Halt! Gewalt!

Wir leben in einer dualen Welt – in einer Welt, die wir in Abgrenzungen und Gegensätzen wahrnehmen. Der Sündenfall – Sünde von sondern, absondern – besteht im Herausfallen aus der paradiesischen Einheit. Die kann man Gott nennen oder auch Mutterleib oder auch Mutter Erde, aus der in der poetischen Sprache des Ersten Testaments JHWH den Menschen formt und in die unser aller Körper in unterschiedlicher Form zurück sinken, egal ob in einer Erd-, Feuer- oder Wasserbestattung.

Seit dem Sündenfall erkennen wir Gut und Böse.
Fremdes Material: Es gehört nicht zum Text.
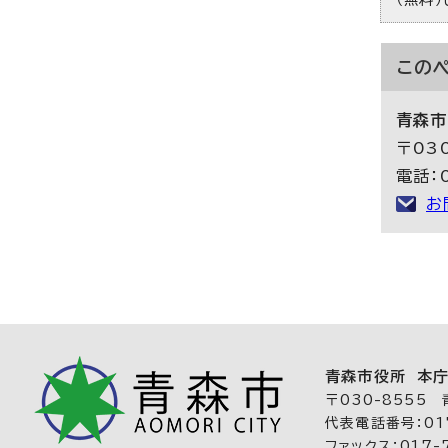
この
青森市
〒03
電話：
お
青森市役所 本
〒030-8555
代表電話番号：017
ファックス：017-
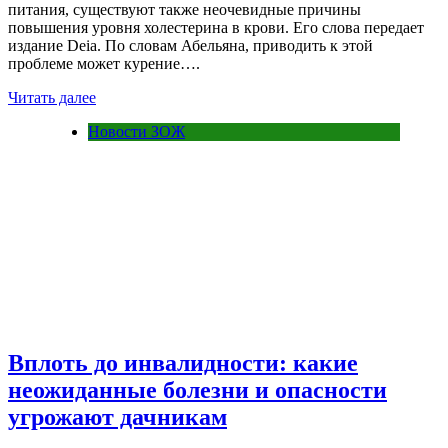
питания, существуют также неочевидные причины
повышения уровня холестерина в крови. Его слова передает
издание Deia. По словам Абельяна, приводить к этой
проблеме может курение….
Читать далее
Новости ЗОЖ
Вплоть до инвалидности: какие
неожиданные болезни и опасности
угрожают дачникам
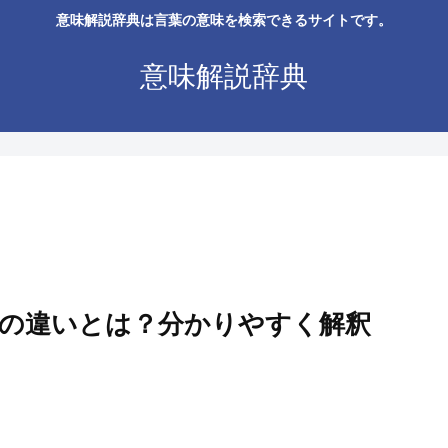
意味解説辞典は言葉の意味を検索できるサイトです。
意味解説辞典
の違いとは？分かりやすく解釈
Wir sind nicht mehr „unschuldig“, denn wir wissen jetzt, dass es Böses gibt: Töten, lügen, stehlen, missbrauchen – die vier großen ethischen Verbote, die es in jeder Hochreligion gibt.  Seitdem sollten wir uns auch die Verantwortung für unser Tun bewusst sein. Wollen wir gute Menschen sein oder böse? Und wie gehen wir mit dem Bösen ins uns um (das ja zur Ganzheit dazu gehört und überhebliche Güte aufs menschliche Maß mildert).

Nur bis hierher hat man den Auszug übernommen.